Years before the catty, ultra privileged collegiates of Fox’s Scream Queens faced down a red devil or two, the well-to-do sorority sisters of the 1980 winter slasher epic To All a Goodnight encountered a nearly unbeatable crimson killer of their own.
With shadings of everything from Bob Clark’s Black Christmas, perhaps the highest regarded holiday horror outing, to Friday the 13th, with the character of Leia, played here with arched theatricality by Judith Bridges, resembling Laura Bartram’s Brenda from Sean Cunningham’s much more imitated piece, To All a Goodnight definitely has a horror pedigree of its own. The solo full length directing credit of David Hess, best known to terror scholars from his twisted performances in Last House on the Left and others, this piece was also written by The Incredible Melting Man’s Alex Rebar and features a winsome and sensitive final girl in actress Jennifer Runyon, who would go on to appear in the mega-popular Ghostbusters and the Roger Corman produced cult classic Carnosaur.

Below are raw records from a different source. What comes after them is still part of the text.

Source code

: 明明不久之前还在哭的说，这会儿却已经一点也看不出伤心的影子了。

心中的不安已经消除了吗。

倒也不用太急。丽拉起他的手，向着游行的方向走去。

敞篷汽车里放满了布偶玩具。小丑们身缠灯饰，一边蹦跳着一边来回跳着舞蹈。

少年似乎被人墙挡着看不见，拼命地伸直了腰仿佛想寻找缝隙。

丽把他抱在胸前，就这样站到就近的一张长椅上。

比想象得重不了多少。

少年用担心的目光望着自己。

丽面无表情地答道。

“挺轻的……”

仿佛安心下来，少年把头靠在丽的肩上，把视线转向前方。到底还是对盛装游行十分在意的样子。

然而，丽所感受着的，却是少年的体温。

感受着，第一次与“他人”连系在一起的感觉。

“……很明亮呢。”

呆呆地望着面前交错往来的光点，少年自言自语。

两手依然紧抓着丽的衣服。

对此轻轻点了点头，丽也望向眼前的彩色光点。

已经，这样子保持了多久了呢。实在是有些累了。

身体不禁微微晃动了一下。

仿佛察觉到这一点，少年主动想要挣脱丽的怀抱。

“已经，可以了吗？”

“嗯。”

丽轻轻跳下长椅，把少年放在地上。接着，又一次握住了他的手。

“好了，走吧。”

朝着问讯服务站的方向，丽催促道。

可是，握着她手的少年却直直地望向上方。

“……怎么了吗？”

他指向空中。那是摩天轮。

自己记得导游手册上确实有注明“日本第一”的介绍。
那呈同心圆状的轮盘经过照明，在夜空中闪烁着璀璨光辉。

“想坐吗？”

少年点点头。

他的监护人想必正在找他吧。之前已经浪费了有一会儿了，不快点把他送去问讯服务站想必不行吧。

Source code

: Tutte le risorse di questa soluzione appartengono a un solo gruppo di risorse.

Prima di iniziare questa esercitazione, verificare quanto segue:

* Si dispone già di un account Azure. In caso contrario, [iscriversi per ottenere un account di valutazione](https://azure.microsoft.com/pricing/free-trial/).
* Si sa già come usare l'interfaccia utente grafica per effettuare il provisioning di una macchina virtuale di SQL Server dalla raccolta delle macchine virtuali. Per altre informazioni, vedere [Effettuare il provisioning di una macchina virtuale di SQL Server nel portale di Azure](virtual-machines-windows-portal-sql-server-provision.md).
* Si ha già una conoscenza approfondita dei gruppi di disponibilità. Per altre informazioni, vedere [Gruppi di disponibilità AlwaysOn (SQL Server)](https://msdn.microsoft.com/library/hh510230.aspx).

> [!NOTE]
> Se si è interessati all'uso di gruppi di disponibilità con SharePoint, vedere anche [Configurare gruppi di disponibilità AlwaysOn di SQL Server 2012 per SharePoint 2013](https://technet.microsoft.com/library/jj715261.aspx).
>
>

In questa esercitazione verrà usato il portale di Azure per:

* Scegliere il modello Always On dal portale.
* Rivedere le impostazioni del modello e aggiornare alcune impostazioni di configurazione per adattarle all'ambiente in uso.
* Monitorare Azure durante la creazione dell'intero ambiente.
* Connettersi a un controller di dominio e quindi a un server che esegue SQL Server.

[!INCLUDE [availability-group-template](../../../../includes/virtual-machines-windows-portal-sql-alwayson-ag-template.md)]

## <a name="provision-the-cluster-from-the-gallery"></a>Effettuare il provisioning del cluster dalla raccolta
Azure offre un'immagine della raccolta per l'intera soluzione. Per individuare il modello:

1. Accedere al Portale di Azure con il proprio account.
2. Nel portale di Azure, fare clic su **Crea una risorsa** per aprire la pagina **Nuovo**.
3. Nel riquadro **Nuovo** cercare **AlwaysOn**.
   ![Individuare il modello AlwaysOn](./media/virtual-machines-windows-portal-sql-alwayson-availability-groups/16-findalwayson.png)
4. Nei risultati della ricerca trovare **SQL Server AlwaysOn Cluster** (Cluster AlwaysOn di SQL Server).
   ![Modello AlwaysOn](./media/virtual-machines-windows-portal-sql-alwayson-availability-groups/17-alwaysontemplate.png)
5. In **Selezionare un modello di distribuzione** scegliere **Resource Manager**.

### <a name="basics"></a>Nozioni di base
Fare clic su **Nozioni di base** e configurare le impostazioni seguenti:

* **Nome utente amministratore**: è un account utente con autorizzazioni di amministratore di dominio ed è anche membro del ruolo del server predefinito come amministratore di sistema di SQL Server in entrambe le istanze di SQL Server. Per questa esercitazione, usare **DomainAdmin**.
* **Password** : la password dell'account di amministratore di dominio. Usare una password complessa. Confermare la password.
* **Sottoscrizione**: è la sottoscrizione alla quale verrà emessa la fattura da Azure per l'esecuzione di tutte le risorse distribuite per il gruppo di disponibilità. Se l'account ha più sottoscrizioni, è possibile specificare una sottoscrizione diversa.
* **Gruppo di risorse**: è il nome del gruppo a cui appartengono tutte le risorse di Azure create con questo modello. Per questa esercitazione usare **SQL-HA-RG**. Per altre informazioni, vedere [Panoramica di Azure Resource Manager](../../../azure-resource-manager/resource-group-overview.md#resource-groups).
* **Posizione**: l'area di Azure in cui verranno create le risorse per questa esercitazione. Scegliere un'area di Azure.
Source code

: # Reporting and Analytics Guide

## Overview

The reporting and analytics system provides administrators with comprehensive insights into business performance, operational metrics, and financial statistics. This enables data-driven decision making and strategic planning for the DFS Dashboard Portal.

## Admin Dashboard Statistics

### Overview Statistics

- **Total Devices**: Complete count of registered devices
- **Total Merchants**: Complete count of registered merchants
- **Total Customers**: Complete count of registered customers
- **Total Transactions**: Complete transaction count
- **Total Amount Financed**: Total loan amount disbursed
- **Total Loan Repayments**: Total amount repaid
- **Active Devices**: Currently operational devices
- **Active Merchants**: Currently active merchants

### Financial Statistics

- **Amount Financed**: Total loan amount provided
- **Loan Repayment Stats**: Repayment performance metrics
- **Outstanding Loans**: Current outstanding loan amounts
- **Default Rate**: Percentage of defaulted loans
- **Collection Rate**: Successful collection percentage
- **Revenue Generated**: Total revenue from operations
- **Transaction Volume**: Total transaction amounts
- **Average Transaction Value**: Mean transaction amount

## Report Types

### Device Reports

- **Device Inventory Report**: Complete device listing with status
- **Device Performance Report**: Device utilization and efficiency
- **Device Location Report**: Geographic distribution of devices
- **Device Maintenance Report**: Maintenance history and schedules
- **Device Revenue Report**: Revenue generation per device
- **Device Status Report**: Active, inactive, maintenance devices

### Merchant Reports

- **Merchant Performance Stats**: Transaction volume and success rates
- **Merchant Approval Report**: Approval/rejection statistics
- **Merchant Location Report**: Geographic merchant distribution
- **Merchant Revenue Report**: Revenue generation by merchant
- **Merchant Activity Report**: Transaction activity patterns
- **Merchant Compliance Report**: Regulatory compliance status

Here Rebar and Hess begin things in familiar territory. The film opens as a young woman, being chased by a bevy of cackling classmates, takes a fatal tumble off a balcony. The action then flash forwards to a handful of coeds who are staying in their rooms at the Calvin Finishing School for Girls over the Christmas holidays, two years later. Of course, most of the girls are up to no good and they soon drug their caretaker in order to welcome a bevy of boys, who have, unusually, arrived on a nearby field via a private airplane. Over the next two days, amid games of romantic roulette, most of the laughing partiers are done away with by a revenge fueled figure in a Santa costume. The ending, which prefigures Wes Craven’s Scream, reveals the possibility of more than one culprit and a very, very distraught, but still very, very alive heroine.
As much as it embraces the expected tropes, though, the film is done in a bit by its pacing. Many scenes feature the cast sitting around, chatting, or wandering, tentatively, throughout the house or across the property. There are some talented, but less than magnetic performers, many of whom would never work again, on display here, as well. But some of this oddness works in the piece’s favor and one can even grow affectionate over seemingly random incidents like the visit of an antagonistic neighborhood woman, who disappears after her first scene and has no relevance to the plot whatsoever. Those who love the idea of festive figures in compromising positions will find much to enjoy here, as well, as the Santa(s) eradicate with stealth, if not originality.
Meanwhile, the pairing of the adorable Runyon and Forrest Swanson, as her nerdy yet protective beau, is sweet, with the duo’s energy being almost identically echoed, a few years later, by Kelli Maroney and Tony O’Dell in Chopping Mall. Still, it is Runyon, as a solo entity, who commands most of the attention and focus here. Even in her first major role, her star power is obvious and, after all these years, she is still the main reason to watch this enjoyable if flawed excursion into tinselly fright.